思い出の釣り・これからの釣り

欧州の釣り、竹竿、その他、その時々の徒然の思いを綴るつもりです

晩秋のドライフライ釣り

2018-10-20 13:45:28 | 欧州釣行記/Fishing Trips in Europe

10月15日がチュニジアの祝日となった3連休の週末、今年最後の釣行に行く事に致しました。Mur川は昨年10月初めに稚魚放流をしたため、本来は10月末まで釣りが出来るところ、放流後即釣りは禁止されたという経緯があったため、ドイツのWenne川に行こうかとも思いましたが、Mur川と言えば大型のグレイリング(独語エーシェ)が釣れる釣り場。それを考えるとやっぱりMurと思い定め、現地の観光案内所とメイルでやり取り。今年は10月15日まで釣りが出来ると確認の上、飛行機、宿、レンタカーの手配を致しました。

今年最後の釣りはドライフライでと思い、以前巻いたドライフライを持参します。
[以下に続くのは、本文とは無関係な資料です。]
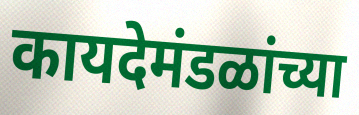
कायदेमंडळांच्या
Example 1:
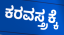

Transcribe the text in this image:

ಕರವಸ್ತ್ರಕ್ಕೆ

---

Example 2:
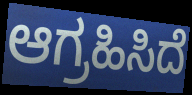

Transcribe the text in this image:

ಆಗ್ರಹಿಸಿದೆ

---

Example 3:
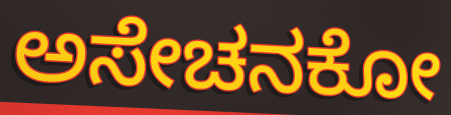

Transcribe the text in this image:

ಅಸೇಚನಕೋ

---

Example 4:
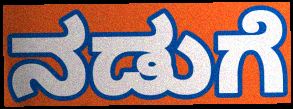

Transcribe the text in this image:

ನಡುಗೆ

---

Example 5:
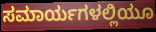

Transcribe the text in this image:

ಸಮಾರ್ಯಗಳಲ್ಲಿಯೂ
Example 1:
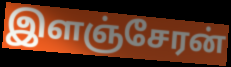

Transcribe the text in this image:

இளஞ்சேரன்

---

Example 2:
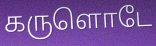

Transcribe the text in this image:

கருளொடே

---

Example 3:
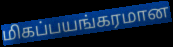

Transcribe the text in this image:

மிகப்பயங்கரமான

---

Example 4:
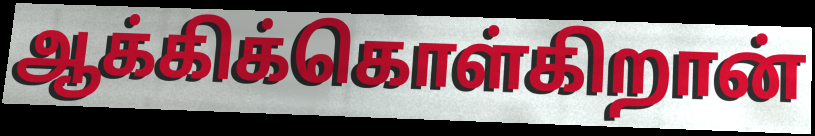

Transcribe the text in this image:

ஆக்கிக்கொள்கிறான்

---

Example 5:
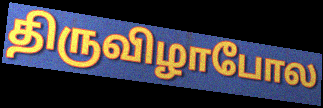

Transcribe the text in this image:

திருவிழாபோல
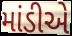
માંડીએ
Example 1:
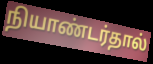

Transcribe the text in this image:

நியாண்டர்தால்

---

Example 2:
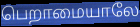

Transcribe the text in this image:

பெறாமையாலே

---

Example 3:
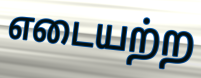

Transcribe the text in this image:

எடையற்ற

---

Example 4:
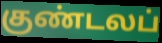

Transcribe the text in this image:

குண்டலப்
この写真の毛針は実際に使ったもの。

今回はハックルドライフライばかりを使う事になりました。

同じ様な毛針ですが、ハックルは其々違うものを使っております。

上の3つはFrank Elder氏のOld English Game Cockのハニーダン、ラスティーダンですが、これはWhitingのハックルで巻いたもの。以前の話で、Whitingのハックルは、鶏のご先祖様のジャングル・フォウルの遺伝を強く残しておりハックルの裏が白になってしまい、毛針に巻くと透明感がなくなってしまう、と書きましたが、この透明感の有無の問題なのか、特に暗い場所ではWhitingハックルの毛針への反応は悪く、反応するのはチビばかりという現象に遭遇しました。
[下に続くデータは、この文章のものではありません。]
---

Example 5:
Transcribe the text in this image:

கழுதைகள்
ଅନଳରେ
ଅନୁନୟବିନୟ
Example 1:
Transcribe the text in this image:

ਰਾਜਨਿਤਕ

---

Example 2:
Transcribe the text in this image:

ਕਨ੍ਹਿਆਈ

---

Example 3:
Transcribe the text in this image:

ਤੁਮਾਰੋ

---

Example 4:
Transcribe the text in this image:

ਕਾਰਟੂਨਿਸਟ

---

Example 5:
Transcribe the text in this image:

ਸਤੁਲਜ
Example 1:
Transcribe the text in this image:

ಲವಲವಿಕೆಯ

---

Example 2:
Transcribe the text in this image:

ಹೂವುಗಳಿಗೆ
10月13日午後、12時間以上かけて釣り場に到着後、HardyのH.E. Accuracy 8'にシルクラインをセット。ウェットフライを使う事を想定しないアウトフィットで川に降ります。

下流のダムの水位を落としているからなのか、今年秋のMur川Bodendorf釣区の水位は過去経験した事がない浅さです。これまでは岸から川の真ん中に毛針を投げておりましたが、川の真ん中まで歩いて行ける水位のため、深くなっている川の右岸ギリギリに毛針を流すために川の真ん中に立ち込み釣りを開始。当日は普段殆ど出会わない他の釣り人が3人もいて、釣りが出来る場所は限定的。フィッシングプレッシャーも影響してか、結構渋い状況の中、それでも右岸のへちをドライフライでしつこく攻め、良型のエーシェに会う事が出来ました。
H.E.Accuracy竿は毛針を正確に落とすトーナメント競技用に開発された竿で、それをライトウェイトドライフライ竿としてラインアップしたもの。降って軽く、パワーはあるものの竿先は結構曲がり、毛針を思ったところに置きやすい竿。但し、前回のContinental Specialの様に強い竿なので小型毛針を使ったエーシェの釣りに際しては慎重にやり取りしないとバレ易いのが玉にキズ。
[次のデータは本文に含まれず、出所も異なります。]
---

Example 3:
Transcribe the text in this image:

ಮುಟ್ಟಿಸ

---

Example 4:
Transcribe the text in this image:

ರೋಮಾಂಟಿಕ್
翌日14日は、気温7度、水温10度のコンディション。竿をHardy LRH Dry Wet 9'3''に変え、ウェットフライでの釣りにも対応出来るようにします。この日は他の釣り人が居なかったため、朝10時過ぎから17時までの7時間、Bodendorf釣区を上流から下流まで釣ったのですが、どうしてもウェットフライへの反応も渋く、午前中Snipe and Purpleに出ただけで、午後もちびっ子エーシェが出ただけで終わり、非常にがっかりの日となってしまいました。下流の水流が渦巻く大淵には大物エーシェの姿が見えるのですが、複雑な水の動きに水底へ毛針を届けるすべも無く完敗。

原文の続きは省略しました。